When you think about why home purchase contracts fall apart, mortgage financing is probably the first issue that comes to mind.
But there’s actually another reason why most real estate contracts fall through – the home inspection.
The February 2015 Realtors Confidence Index Survey asked real estate agents what types of problems they encountered with their most recent sales contracts over the past three months.
Of those that were terminated, 29% cited home inspection/environmental issues. This was the number one response given, beating out issues related to obtaining financing, which was cited 24% of the time.
This is why NAR recommends that real estate agents work with their sellers beforehand to address any potential property issues, such as structural concerns, water damage, mold, lead paint, and so on.
Interestingly, these types of issues can also cause FHA financing to fall apart because of related health concerns.
Inspect Your New Home!
In any case, it’s actually a good thing that inspections are serving their purpose; pointing out flaws and potential problems.
Sure, you don’t want contracts to fall through, but if there’s something wrong with the property, the buyer should know.
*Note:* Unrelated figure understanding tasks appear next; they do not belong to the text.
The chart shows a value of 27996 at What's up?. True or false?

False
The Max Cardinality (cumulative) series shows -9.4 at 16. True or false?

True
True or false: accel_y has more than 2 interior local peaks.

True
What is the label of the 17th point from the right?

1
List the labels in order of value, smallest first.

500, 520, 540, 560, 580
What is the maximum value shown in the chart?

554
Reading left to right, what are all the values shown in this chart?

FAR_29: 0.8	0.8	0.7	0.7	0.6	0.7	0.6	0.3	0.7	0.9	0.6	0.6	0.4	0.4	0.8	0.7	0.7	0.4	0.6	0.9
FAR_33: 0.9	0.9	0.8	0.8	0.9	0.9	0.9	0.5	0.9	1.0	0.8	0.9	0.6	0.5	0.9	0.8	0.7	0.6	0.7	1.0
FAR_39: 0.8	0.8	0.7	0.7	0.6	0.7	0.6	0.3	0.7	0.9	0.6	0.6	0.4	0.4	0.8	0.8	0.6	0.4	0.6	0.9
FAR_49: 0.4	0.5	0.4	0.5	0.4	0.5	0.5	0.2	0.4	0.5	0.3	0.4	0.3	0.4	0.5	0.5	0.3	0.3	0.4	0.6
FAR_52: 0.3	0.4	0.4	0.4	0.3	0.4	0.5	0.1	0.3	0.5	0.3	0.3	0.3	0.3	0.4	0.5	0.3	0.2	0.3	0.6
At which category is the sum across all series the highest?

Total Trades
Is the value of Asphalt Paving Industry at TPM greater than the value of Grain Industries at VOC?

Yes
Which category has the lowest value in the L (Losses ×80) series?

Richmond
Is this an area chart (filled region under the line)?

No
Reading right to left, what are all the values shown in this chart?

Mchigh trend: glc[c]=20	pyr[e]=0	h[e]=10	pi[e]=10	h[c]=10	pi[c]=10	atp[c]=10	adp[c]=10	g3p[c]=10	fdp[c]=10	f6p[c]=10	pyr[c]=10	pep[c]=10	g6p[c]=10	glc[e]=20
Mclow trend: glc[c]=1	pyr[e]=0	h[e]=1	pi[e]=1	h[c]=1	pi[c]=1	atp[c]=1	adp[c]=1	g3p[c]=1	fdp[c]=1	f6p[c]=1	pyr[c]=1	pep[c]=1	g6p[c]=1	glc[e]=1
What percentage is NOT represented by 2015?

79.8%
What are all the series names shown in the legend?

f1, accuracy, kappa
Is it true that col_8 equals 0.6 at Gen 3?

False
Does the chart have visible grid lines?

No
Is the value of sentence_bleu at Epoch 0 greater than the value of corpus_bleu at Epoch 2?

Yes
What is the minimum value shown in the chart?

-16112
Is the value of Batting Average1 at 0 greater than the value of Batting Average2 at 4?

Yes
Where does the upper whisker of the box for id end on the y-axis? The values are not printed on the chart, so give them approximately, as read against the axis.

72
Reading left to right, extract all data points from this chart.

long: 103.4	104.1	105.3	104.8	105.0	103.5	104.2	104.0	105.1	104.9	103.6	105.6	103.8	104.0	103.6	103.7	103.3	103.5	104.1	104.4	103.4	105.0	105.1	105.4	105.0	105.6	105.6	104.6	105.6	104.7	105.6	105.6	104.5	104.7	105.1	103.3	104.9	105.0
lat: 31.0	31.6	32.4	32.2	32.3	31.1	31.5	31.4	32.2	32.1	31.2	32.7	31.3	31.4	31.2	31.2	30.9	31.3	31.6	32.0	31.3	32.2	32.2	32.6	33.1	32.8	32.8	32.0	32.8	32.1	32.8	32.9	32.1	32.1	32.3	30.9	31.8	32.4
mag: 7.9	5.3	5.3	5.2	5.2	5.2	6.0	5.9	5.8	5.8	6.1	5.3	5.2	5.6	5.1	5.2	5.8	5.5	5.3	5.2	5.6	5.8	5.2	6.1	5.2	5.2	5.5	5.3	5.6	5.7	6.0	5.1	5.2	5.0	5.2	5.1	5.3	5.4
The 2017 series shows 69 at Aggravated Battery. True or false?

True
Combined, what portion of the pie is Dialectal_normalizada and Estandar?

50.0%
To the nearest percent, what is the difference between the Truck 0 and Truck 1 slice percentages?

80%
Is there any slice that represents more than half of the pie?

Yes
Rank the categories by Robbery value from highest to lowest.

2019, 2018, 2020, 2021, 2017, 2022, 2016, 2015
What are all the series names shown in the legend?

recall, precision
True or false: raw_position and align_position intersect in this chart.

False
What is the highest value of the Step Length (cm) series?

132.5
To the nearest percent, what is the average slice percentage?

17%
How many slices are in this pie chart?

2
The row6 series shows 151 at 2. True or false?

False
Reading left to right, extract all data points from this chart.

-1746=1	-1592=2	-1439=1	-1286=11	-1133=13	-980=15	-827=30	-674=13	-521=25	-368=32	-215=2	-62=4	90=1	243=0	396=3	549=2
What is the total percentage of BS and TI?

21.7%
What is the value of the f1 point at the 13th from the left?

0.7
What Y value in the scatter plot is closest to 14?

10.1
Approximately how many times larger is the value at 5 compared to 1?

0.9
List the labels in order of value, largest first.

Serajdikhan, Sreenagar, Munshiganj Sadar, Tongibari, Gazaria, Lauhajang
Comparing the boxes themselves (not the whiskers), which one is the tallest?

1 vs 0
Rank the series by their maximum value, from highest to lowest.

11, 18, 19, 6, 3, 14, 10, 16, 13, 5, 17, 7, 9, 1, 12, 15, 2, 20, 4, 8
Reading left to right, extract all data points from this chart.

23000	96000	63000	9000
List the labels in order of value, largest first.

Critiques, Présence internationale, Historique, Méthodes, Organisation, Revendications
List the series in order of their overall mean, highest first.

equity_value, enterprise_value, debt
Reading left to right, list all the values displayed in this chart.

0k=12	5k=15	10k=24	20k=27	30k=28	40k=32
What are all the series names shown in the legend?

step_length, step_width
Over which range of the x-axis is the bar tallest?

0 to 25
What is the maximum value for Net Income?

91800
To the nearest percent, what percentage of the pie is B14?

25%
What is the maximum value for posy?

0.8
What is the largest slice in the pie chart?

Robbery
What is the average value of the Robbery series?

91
That’s why it’s highly advisable to actually show up to your home inspection. And not only show up, but also ask thoughtful questions and follow the inspector around the house as they conduct their work.
If you have any issues, even seemingly minuscule concerns, you should bring them up just to be sure. Otherwise you might be kicking yourself.
At the end of the day, an inspector is just one person, and even if they do a good job there’s a chance they could miss something. Better safe than sorry.
Financing Is Still a Hurdle
Despite financing not being the number one roadblock, it continues to be a major issue for many would-be home buyers.
After all, it was cited in 24% of responses, and many of the other answers can be somewhat categorized as financing issues.
For example, the buyer losing their job, appraisal issues, title/deed issues, financing delays, and so on. Many of these have to do with the bank as well, and wouldn’t necessarily be an issue if you were paying cash.
Instead of hoping the lender won’t notice, it’s advisable to clear up any issues beforehand.
For example, making sure you can document recent housing history, moving assets into a verifiable account several months before applying for a loan, and ensuring your credit is in good shape and not at risk thanks to a recent large purchase.
Simply staying on top of these seemingly basic tasks can greatly improve the chances of your loan actually closing.
Remember, lenders have seen it all, so trying to fool them or pleading for an exception once the loan is submitted isn’t exactly the best course of action.
For the record, real estate agents who responded to the survey noted that seven percent of sales contracts were terminated over the past three months.